* **ACTIVITY LIST**:
- A) Answer these questions from the reflection on the feeding of the five thousand:
(i) On which mountain was Christ transfigured in glory?
(ii) What were the sacrificial lambs put to death on Passover in remembrance of?
(iii) How many baskets of bread were left over after the crowd had been fed?
- B) Carry the reflection on the feeding of the five thousand forward from the sentence ending "so to speak."

The feeding of the five thousand and the Eucharist
By Father Ryan Stenger.
The only one of the miracles of Jesus that is included in all four of the Gospel accounts is his feeding of the crowd of five thousand with miraculously multiplied bread and fish. Obviously this event greatly affected the first Christians and was influential in forming their understanding of the Lord’s identity and mission.
In the Gospel according to John, the miracle of the feeding of the five thousand is reported at the beginning of the sixth chapter and is followed by the Lord’s famous Bread of Life discourse, in which Christ explains to the crowd his teaching on the Eucharist, thus drawing a strong connection between the miraculous feeding of the crowd and the sacrament of his Body and Blood that he would institute at the Last Supper. The evangelist also emphasizes this connection in his description of the time and place of the miracle. St. John writes, “Jesus went up on the mountain, and there he sat down with his disciples” (John 6:3). So often throughout the Bible the mountaintop is where God and man come together most profoundly. Moses received the Ten Commandments on Mt. Sinai, the prophet Elijah spoke to God in the silent whisper on Mt. Horeb, Christ himself was transfigured in glory on Mt. Tabor, and crucified on Calvary. According to the ancient imagination, the mountain was the place where heaven and earth meet, the symbol of God reaching down to us as we reach up to him.
And St. John also writes, “The Jewish feast of Passover was near” (John 6:4). It was on Passover that the sacrificial lambs were put to death in remembrance of God’s liberation of the Jewish people from slavery in Egypt. Of course, Christ would die on the Cross at Passover time, as the true Lamb of God whose sacrifice saves us from death and liberates us from slavery to sin. And so, with these details, St. John is showing that the miracle that Christ performed in feeding this massive crowd was not simply a matter of providing ordinary food, but that it was symbolic of something much more, that the bread he gave them prefigured the Bread of Life about which he would go on to teach them, the Eucharist — the place where heaven and earth meet, the unbloody re-presentation of the sacrifice of the Cross, the Lord’s sacred Body offered up and his precious Blood poured out.
It’s easy to imagine that enormous crowd of five thousand following the Lord across the Sea of Galilee and up the mountain. They surely must have been hungry and weary and maybe even lost and confused. How many times throughout their lives had they sought for a way to satisfy their hunger, for a place to find rest, for a source of guidance and direction, but been left unfulfilled in the end? But now they have come to Christ. And after they have been fed by him, St. John tells us that they “had their fill” and still there were twelve baskets of bread left over (John 6:12). That crowd stands for all of mankind, because we all have a profound spiritual hunger, a longing for more than what the world can give. Our hearts reach out towards the infinite, the transcendent, the divine, because God has made us for himself. Only in him are we able to have our fill, so to speak.

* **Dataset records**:
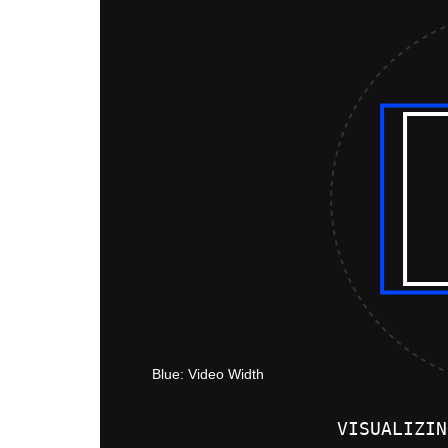
VISUALIZIN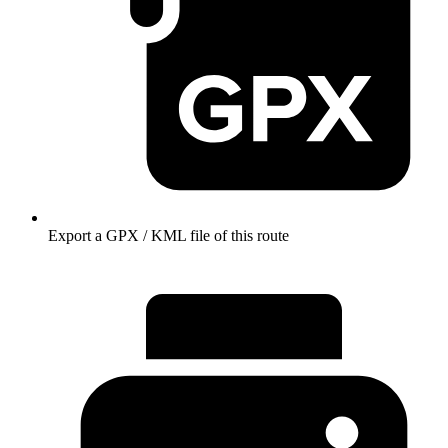
Export a GPX / KML file of this route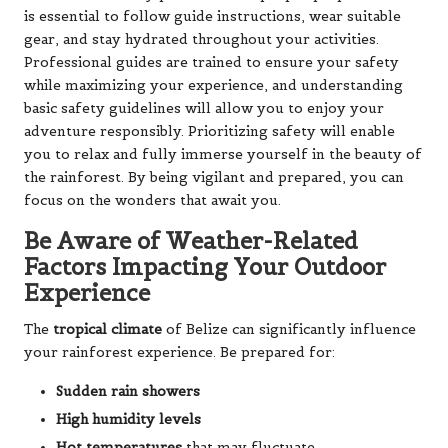
is essential to follow guide instructions, wear suitable
gear, and stay hydrated throughout your activities.
Professional guides are trained to ensure your safety
while maximizing your experience, and understanding
basic safety guidelines will allow you to enjoy your
adventure responsibly. Prioritizing safety will enable
you to relax and fully immerse yourself in the beauty of
the rainforest. By being vigilant and prepared, you can
focus on the wonders that await you.
Be Aware of Weather-Related
Factors Impacting Your Outdoor
Experience
The
tropical climate
of Belize can significantly influence
your rainforest experience. Be prepared for:
Sudden rain showers
High humidity levels
Hot temperatures
that may fluctuate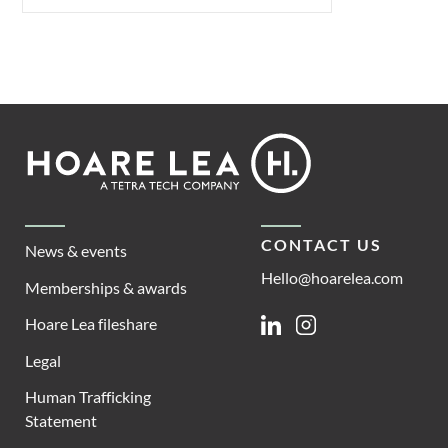
Footer
Hoare
Lea
CONTACT US
News & events
Hello@hoarelea.com
Memberships & awards
Hoare Lea fileshare
Linkedin
Instagram
Legal
Human Trafficking
Statement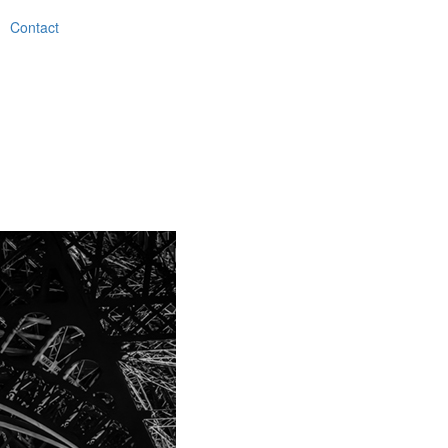
Contact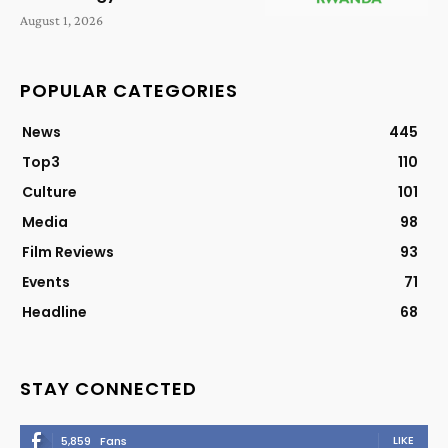
August 1, 2026
POPULAR CATEGORIES
News
445
Top3
110
Culture
101
Media
98
Film Reviews
93
Events
71
Headline
68
STAY CONNECTED
LIKE
5,859
Fans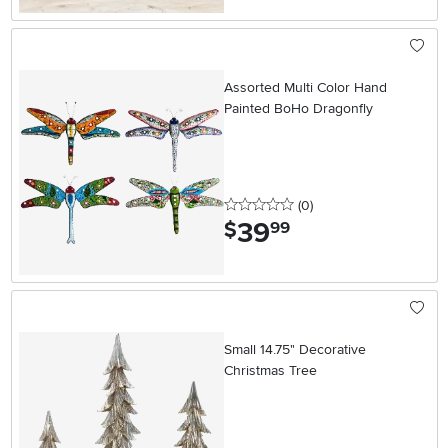
Assorted Multi Color Hand
Painted BoHo Dragonfly
0 stars
reviews
(0
)
39
.
$
99
Small 14.75" Decorative
Christmas Tree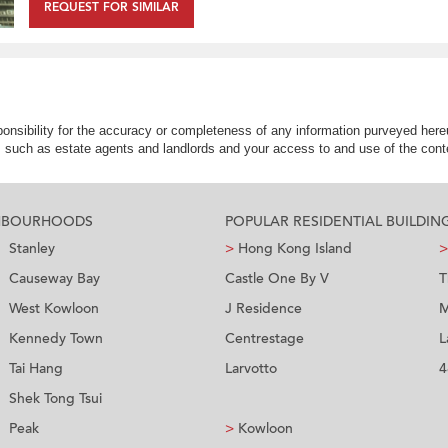
REQUEST FOR SIMILAR
nsibility for the accuracy or completeness of any information purveyed hereu
s such as estate agents and landlords and your access to and use of the conte
GHBOURHOODS
POPULAR RESIDENTIAL BUILDIN
Stanley
>
Hong Kong Island
>
Causeway Bay
Castle One By V
T
West Kowloon
J Residence
M
Kennedy Town
Centrestage
L
Tai Hang
Larvotto
4
Shek Tong Tsui
Peak
>
Kowloon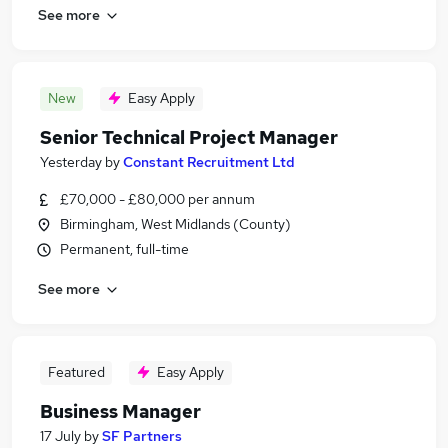
See more
New
Easy Apply
Senior Technical Project Manager
Yesterday
by
Constant Recruitment Ltd
£70,000 - £80,000 per annum
Birmingham, West Midlands (County)
Permanent, full-time
See more
Featured
Easy Apply
Business Manager
17 July
by
SF Partners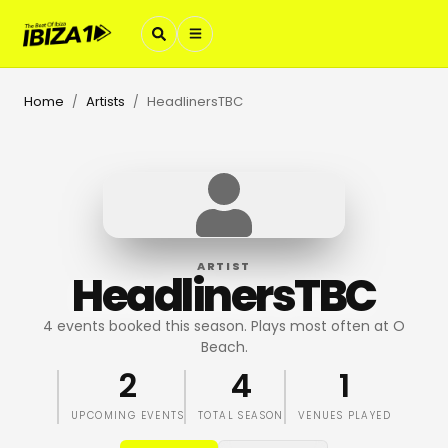
Home
Artists
HeadlinersTBC
/
/
ARTIST
HeadlinersTBC
4 events booked this season. Plays most often at O
Beach.
2
4
1
UPCOMING EVENTS
TOTAL SEASON
VENUES PLAYED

* **RESPONSES FOR EACH TASK**:
- A)
(i) Mt. Tabor
(ii) God's liberation of the Jewish people from slavery in Egypt
(iii) Twelve

- B)
And it is in the Eucharist that he gives himself to us as food to sustain us on our journey towards him, as the only food that is able to satisfy that most fundamental longing of our hearts. If it were merely a symbol, it would not be enough, but the Lord gives himself to us truly in the Eucharist — his Body and Blood, his soul and divinity. And he gives himself to us not simply in a momentary way during the liturgy, but he remains with us always in the Tabernacle. His presence abides in our midst; he lives within his Church, so that we always have access to him, so that we’re always able to find our sustenance in communion with him.
The Second Vatican Council taught that the Eucharist is the source and summit of the whole Christian life (Lumen Gentium, n. 11). It is in the Eucharist that God lives among us — from him do our lives come and to him are our lives directed. He must indeed be the source and summit of our lives, as a Church, as a diocese, as parishes, as families, as individuals. But sometimes we lose sight of that. It seems so common to hear the Church spoken of as a sort of social service agency, which exists to run hospitals, and schools, and soup kitchens, but then for it to be forgotten that her primary purpose, the reason for all of her activity, is the worship of God. A parish, for example, can do all sorts of great things, but if it doesn’t draw its people closer to Christ in the Eucharist, then it has completely failed in its mission. And it is the same way in our individual lives. We can become so consumed with activity and busy-ness, even good and important and necessary things, that we lose sight of God living in our midst, that we sometimes even tell ourselves that we don’t have time to spend with him and worship him. Sometimes we look for our sustenance and satisfaction in other places; sometimes we direct our lives to other ends.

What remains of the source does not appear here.